I love helping young leaders grow professionally in order to reach the professional milestones they have set for themselves. I believe leaders need to invest in future leaders because talent management keeps us all ready and able to meet the changing needs within the Department of Defense. To this end, mentoring is a great way to share experiences, provide opportunities, and listen to the needs of aspiring professionals. I also believe in the encouragement of various professional opportunities. I was fortunate to have the opportunity to broaden my skills by serving under the Deputy Commander of Marine Corps Personnel. This experience was incredibly beneficial as I learned more about the Marine Corps and the larger Department of the Navy, returned to my main mission refreshed and invigorated, and had a new perspective on how to ” address the prevention of destructive behavior.

What does it mean to be successful in your career field?

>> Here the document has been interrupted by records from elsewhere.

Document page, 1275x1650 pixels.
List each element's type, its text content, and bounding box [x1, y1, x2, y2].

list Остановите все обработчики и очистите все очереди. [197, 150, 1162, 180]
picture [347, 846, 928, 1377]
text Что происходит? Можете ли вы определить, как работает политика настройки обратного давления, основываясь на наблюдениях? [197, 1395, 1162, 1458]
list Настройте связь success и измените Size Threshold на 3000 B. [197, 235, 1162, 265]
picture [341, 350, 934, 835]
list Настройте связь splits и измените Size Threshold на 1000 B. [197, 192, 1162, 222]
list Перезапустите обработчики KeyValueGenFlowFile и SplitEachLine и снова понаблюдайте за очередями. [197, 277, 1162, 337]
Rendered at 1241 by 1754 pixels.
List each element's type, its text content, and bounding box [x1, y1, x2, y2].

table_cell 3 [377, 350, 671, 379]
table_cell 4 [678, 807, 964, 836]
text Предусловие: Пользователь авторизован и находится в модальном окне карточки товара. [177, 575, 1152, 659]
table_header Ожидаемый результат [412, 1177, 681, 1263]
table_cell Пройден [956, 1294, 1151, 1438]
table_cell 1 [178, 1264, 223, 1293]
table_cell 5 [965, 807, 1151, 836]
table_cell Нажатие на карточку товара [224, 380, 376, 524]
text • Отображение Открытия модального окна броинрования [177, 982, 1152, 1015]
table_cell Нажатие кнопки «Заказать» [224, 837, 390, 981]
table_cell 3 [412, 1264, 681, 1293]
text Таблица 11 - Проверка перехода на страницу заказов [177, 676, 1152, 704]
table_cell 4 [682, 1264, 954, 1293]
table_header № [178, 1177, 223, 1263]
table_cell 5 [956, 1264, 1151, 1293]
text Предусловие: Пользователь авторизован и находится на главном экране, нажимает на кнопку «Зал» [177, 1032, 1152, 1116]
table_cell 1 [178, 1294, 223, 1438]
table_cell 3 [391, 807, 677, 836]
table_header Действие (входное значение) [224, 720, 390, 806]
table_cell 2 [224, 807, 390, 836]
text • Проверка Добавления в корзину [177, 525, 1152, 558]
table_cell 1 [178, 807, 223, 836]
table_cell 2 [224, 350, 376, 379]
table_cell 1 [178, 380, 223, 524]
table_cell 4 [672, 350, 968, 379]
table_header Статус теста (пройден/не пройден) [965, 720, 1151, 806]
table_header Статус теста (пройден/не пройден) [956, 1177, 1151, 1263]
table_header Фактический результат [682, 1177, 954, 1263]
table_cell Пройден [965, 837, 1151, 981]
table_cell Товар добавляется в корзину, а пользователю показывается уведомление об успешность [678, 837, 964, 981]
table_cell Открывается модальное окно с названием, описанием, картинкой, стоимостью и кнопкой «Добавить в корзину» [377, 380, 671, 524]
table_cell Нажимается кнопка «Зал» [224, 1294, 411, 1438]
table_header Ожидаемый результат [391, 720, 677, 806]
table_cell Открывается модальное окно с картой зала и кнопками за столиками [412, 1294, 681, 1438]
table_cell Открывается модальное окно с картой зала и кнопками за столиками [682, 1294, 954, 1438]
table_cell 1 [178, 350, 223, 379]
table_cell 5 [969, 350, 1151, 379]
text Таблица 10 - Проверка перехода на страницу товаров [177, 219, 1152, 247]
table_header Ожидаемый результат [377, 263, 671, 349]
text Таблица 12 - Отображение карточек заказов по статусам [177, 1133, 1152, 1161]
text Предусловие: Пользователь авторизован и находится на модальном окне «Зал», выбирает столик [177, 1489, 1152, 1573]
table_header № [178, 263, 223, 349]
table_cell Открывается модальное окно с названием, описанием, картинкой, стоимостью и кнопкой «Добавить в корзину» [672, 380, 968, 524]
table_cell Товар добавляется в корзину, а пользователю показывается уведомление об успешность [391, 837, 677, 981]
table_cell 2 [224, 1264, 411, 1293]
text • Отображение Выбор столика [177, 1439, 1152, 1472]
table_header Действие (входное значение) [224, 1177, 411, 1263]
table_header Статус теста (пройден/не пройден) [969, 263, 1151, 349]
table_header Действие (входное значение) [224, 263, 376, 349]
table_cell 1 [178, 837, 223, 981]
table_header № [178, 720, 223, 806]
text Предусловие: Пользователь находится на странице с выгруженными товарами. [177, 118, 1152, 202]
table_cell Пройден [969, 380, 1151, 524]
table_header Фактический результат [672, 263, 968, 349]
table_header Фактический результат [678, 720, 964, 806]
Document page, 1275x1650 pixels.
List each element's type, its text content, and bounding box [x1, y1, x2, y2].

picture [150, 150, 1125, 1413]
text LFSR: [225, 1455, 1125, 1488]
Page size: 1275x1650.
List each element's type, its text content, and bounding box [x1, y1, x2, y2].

A mentor of mine once told me that becoming a leader is not about having “rights”, but rather being able to “influence” people. I believe there is a lot of truth in this. To be successful in this area is to inspire teams. Success relies on investing in people, recognizing that we cannot do this job alone and that we are stronger together. Success is also about finding that essential work-life balance. In order to take care of others, we must first take care of ourselves and our loved ones. It took me many years to recognize that burnout is real and is preventable when healthy limits are put in place.

How has the culture of diversity changed in your career?

I was fortunate to see a focus on hiring a more diverse workforce during my time in DoD. While I was sometimes the only civilian woman at senior leadership meetings many years ago, that has changed over time. One of the highlights of my career was when I played a pivotal role in establishing the Office of Personnel Studies and Oversight for the Marine Corps. There, I was part of the Executive Talent Management Board, where the tough questions about existing inequalities in our promotion, hiring and retention practices were assessed. Currently working for the Department of the Navy, I continue to focus on diversity, equity and inclusion. I see a continued emphasis and importance placed on diversity, equity and inclusion. There is no doubt that we still have a long way to go, but I know the leaders care a lot about this issue.

What advice would you give to new entrants to the military / defense community?

My advice for new hires is twofold. First, employees can benefit from the many professional development opportunities available to government staff, including formal and informal training courses. Skill building is an essential element for all professionals and I think the Department of the Navy and the military sector in general offer a lot of interesting opportunities. If I had to hone the skills to hone as you progress in your career, I would recommend developing communication and leadership skills. Relationship skills are important for leaders today, and learning how to promote a positive and healthy climate through your communication and leadership style will be of great help to you.

Second, I would seek growth opportunities in your area of ​​expertise and find opportunities to expand and diversify your skills. Being able to think outside the box and offer different perspectives will help you problem solve effectively. DoD needs innovative thinking to solve tough problems, and the best way to accomplish this professional growth is to step out of your comfort zone. Look for a retail assignment, apply for jobs outside of your department, and / or volunteer for special projects if opportunities are available.

Who are the force multipliers in your community? Let us know at [email protected].